As promised below I’ve put a bit of time into hooking up 7-zip support in MAME. This is a first pass, so there is still room for improvements (both to code quality, and potentially bug fixes)

The way I see it zip / 7z offer the following pros / cons

– Aging 32-bit format
– Can only hold 2gb of data (we’re hitting that limit in some cases)
– Only supports UTF-8 filenames
– Single, dated algorithm
+ low memory overhead

+ Modern 64-bit format
+ No practical limitation to filesizes
+ UTF16 support (debatable advantage)
+ newer more advanced algorithms
– higher memory overhead if ‘solid’ blocks are used

Zlib (.zip support) might be tried and tested, but it’s showing it’s age, it’s a format of the previous decade when FAT32 was the standard, and nobody had large files. .7z is newer and doesn’t have many of the inherent issues of an older format, although does still need some testing. Staying ahead of the game is always a good idea tho, better to be modern and be prepared.

Download the diff here. This has been sent to R.Belmont for portability checking and official inclusion. Right now this can be used for roms, artwork, samples, cheats etc. -romident and romcmp.exe aren’t hooked up to it yet, but that will come with time. As I said, this is first pass, and a demonstration it works.

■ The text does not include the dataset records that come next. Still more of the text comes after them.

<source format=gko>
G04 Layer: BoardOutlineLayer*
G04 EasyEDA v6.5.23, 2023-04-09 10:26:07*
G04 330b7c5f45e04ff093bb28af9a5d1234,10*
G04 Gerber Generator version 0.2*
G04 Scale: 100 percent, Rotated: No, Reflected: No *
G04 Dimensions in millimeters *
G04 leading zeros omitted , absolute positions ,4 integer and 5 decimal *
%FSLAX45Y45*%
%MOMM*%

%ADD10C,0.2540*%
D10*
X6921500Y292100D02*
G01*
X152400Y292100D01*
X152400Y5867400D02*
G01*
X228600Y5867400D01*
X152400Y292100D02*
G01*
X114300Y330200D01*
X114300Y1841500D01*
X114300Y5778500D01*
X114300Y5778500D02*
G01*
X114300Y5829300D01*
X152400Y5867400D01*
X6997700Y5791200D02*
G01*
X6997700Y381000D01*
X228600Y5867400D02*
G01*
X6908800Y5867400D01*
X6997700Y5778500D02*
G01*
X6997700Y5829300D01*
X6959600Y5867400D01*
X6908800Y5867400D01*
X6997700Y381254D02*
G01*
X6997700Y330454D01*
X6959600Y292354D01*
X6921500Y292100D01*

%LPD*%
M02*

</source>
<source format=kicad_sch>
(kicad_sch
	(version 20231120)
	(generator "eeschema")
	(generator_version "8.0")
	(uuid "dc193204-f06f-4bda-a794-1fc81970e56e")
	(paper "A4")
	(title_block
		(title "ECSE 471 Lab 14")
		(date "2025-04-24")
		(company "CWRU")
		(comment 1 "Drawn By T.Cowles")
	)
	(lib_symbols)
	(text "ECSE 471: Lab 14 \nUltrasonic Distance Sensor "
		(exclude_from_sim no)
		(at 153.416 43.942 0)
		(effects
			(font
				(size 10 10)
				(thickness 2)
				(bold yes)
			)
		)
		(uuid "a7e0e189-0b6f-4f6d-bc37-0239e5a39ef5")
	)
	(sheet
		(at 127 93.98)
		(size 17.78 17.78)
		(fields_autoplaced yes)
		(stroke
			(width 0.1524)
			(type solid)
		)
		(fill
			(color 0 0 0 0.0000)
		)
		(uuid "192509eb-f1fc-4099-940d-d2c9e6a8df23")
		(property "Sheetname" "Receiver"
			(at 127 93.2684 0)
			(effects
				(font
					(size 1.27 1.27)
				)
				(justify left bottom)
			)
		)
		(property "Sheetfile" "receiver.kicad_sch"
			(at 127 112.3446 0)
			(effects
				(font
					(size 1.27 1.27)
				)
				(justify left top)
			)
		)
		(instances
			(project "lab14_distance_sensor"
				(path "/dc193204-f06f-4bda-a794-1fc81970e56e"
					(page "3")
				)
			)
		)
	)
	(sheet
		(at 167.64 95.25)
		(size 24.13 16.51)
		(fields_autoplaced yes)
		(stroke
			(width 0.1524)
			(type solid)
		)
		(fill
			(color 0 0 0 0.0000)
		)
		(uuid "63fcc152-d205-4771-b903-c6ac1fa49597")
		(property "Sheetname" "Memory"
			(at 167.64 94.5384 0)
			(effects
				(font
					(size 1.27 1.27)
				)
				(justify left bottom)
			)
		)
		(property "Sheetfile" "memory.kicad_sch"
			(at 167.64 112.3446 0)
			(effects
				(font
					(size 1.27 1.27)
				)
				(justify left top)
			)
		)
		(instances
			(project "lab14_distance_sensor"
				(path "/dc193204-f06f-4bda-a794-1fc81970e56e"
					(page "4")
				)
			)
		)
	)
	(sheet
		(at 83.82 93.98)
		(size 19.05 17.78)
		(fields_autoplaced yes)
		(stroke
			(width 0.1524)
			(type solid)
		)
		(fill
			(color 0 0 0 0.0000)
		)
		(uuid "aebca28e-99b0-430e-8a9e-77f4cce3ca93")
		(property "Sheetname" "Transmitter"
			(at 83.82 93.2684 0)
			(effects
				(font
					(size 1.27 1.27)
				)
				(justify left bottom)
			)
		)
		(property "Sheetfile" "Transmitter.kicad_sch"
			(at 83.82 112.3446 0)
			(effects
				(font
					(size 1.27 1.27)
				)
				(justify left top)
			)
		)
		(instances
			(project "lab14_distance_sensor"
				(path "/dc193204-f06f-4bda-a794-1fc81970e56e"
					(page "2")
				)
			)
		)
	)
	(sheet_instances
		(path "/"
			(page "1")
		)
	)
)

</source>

I’ve tested this with a wide range of settings in the Windows 7-zip binary and haven’t managed to make a file which fails to decompress yet. Both 32-bit and 64-bit Windows MAME builds have been tested and as long as you’re sensible about block sizes and compression used speed / memory overhead is comparable to standard .zip (ie don’t use PPmd with huge block sizes on huge ROMs because that would just be stupid and can take a good 3 minutes to decompress kof2003.zip even with the official tools ;-)

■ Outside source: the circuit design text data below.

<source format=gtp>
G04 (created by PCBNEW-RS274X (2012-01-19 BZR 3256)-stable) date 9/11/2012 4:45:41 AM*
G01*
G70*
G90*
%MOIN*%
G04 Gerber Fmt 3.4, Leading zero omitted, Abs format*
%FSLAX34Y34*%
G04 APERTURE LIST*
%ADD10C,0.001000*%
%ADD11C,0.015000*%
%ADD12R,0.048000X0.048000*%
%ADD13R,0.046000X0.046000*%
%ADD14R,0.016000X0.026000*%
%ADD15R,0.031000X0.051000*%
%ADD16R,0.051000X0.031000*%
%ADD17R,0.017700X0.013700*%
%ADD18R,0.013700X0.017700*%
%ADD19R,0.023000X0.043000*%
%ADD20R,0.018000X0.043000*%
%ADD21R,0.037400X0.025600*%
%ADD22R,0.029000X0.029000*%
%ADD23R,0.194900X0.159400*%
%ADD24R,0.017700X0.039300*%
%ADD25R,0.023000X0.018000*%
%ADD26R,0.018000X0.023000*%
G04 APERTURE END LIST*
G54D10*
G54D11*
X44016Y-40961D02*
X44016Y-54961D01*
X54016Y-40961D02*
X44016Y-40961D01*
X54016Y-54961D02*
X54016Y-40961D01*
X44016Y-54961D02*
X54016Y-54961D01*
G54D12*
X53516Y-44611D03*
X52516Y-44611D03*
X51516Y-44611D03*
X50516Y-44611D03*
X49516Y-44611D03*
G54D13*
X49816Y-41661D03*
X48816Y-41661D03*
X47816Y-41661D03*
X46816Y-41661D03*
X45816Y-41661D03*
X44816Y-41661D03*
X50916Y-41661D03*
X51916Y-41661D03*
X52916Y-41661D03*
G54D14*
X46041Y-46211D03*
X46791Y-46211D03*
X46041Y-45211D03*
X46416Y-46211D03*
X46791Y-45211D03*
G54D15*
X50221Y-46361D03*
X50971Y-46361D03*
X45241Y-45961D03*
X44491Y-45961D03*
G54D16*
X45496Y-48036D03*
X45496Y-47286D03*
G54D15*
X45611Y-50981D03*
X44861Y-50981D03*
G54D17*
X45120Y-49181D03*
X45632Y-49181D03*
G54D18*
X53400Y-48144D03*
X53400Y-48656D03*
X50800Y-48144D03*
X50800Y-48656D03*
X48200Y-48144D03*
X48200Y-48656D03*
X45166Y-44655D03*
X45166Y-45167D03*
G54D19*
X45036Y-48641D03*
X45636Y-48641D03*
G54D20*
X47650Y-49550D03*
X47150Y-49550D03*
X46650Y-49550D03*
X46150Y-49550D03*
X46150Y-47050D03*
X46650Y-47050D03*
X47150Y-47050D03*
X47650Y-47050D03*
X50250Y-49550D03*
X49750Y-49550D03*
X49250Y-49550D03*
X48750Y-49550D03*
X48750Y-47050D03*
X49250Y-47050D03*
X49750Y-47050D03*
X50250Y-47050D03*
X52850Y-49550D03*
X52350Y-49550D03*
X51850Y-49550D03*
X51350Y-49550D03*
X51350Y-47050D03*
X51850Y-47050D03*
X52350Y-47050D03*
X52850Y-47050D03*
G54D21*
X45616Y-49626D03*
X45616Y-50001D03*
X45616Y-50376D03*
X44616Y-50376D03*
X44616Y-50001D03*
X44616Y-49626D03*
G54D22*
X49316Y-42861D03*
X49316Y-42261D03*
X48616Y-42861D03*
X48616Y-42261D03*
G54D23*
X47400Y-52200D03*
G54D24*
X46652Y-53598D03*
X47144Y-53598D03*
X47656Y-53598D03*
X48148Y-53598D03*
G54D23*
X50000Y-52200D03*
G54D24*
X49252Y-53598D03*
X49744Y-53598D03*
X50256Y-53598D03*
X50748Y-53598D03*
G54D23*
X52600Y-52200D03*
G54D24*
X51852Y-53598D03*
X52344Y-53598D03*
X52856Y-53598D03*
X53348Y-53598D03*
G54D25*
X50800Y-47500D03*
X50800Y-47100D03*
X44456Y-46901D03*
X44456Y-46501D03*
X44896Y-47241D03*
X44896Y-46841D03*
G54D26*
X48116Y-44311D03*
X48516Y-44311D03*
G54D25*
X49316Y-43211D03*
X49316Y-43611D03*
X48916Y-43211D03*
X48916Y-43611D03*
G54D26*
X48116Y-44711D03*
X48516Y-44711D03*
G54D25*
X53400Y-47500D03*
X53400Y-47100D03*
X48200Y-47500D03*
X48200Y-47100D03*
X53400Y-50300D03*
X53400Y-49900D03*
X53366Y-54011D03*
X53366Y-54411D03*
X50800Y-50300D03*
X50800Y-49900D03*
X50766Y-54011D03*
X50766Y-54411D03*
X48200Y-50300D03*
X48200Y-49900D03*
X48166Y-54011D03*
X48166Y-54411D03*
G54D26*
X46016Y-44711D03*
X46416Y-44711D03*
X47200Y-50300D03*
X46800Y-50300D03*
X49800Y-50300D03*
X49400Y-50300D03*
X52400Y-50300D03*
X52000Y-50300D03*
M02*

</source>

I’m increasingly being sent .7z files when asked to look at things to work on in MAME as opposed to zips in days gone by. I’d attribute a lot of this to the decline of WinZip (they practically nuked their own business model) as well as the horrendous build-in Zip support Windows has, forcing people to look for alternatives. This means having .7z support makes MAME work easier as I don’t have to decompress / recompress everything just to check it out. Weigh that up with the limitations of the format and moving forward seems like a good idea. I’m also often sent .rar files (because people appear to have flocked to either 7-zip or WinRAR in equal numbers) but I need to do further investigation on the suitability of decompression code for those, there are a few strings attached because it’s not a ‘free’ format.

Of course, the original .zip support remains, .7z is just an option. There is no reason to rip out the long standing .zip support, merely supplement it with something more modern.

The other benefit of course is that the LMZA and LMZA2 algorithms will be in the MAME code for leverage elsewhere, and would be ideal for use in CHDs and such. Not done anything on that front tho because it’s not a priority, and the FLAC work is still pending cleanups and being officially turned on.